- Extract provided:
● ● ●
Research article
Solid solution softening of Ti2AlC induced by alloying of boron

https://doi.org/10.1016/j.jallcom.2022.166712Get rights and content

Highlights

  • SSS occurs in Ti2AlC by alloying with boron.

  • SSS led to the great enhancement of ductility and plasticity in Ti2AlC.

  • SSS in Ti2AlC can be explained by the reduction of Peierls stress and GSFEs caused by alloying with boron.

Abstract

Solid solution softening is an unusual adjustment behavior that is attractive for material strength. In this paper, the effect of boron alloying on the strength of Ti2AlC is investigated by first-principles calculations. Our results show that the elastic modulus and ideal strength of Ti2AlC decrease overall due to alloying with boron, which indicates that solid solution softening occurs. Conversely, ductility and plasticity of Ti2AlC are greatly enhanced by alloying with boron. This phenomenon in Ti2AlC is mainly related to the reduction of Peierls stress and generalized stacking fault energies caused by alloying with boron. Our work provides an ideal candidate platform to study the solid solution softening effect in ceramics and provides theoretical guidance for engineering applications of MAX phase materials.
● ● ●
- Supplied data:
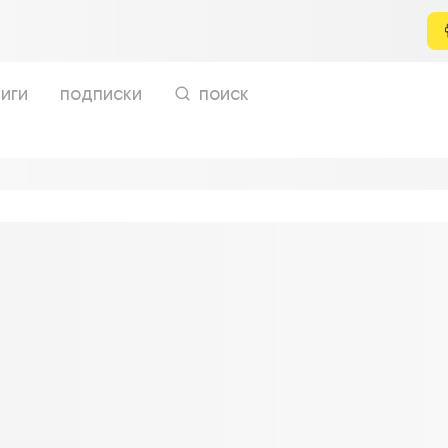
иги
подписки
поиск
● ● ●
- Tasks and exercises:
• a. For each statement, say whether it agrees with the Ti2AlC article by answering yes or no and quoting the words that decide it. (i) The study relies on first-principles calculations. (ii) Alloying with boron raises the elastic modulus of Ti2AlC. (iii) Alloying with boron greatly enhances the ductility and plasticity of Ti2AlC.
• b. According to the Ti2AlC article, what is the softening behavior in Ti2AlC mainly related to?
• c. Duplicate the passage of the Ti2AlC article starting with "Solid solution softening is" and going on through "MAX phase materials.".
The material has no connection to the Ti2AlC article.

- Expected responses:
• a.
(i) Yes: "the effect of boron alloying on the strength of Ti2AlC is investigated by first-principles calculations"
(ii) No: "the elastic modulus and ideal strength of Ti2AlC decrease overall due to alloying with boron"
(iii) Yes: "ductility and plasticity of Ti2AlC are greatly enhanced by alloying with boron"

• b. It is mainly related to the reduction of Peierls stress and generalized stacking fault energies caused by alloying with boron.

• c.
Solid solution softening is an unusual adjustment behavior that is attractive for material strength. In this paper, the effect of boron alloying on the strength of Ti2AlC is investigated by first-principles calculations. Our results show that the elastic modulus and ideal strength of Ti2AlC decrease overall due to alloying with boron, which indicates that solid solution softening occurs. Conversely, ductility and plasticity of Ti2AlC are greatly enhanced by alloying with boron. This phenomenon in Ti2AlC is mainly related to the reduction of Peierls stress and generalized stacking fault energies caused by alloying with boron. Our work provides an ideal candidate platform to study the solid solution softening effect in ceramics and provides theoretical guidance for engineering applications of MAX phase materials.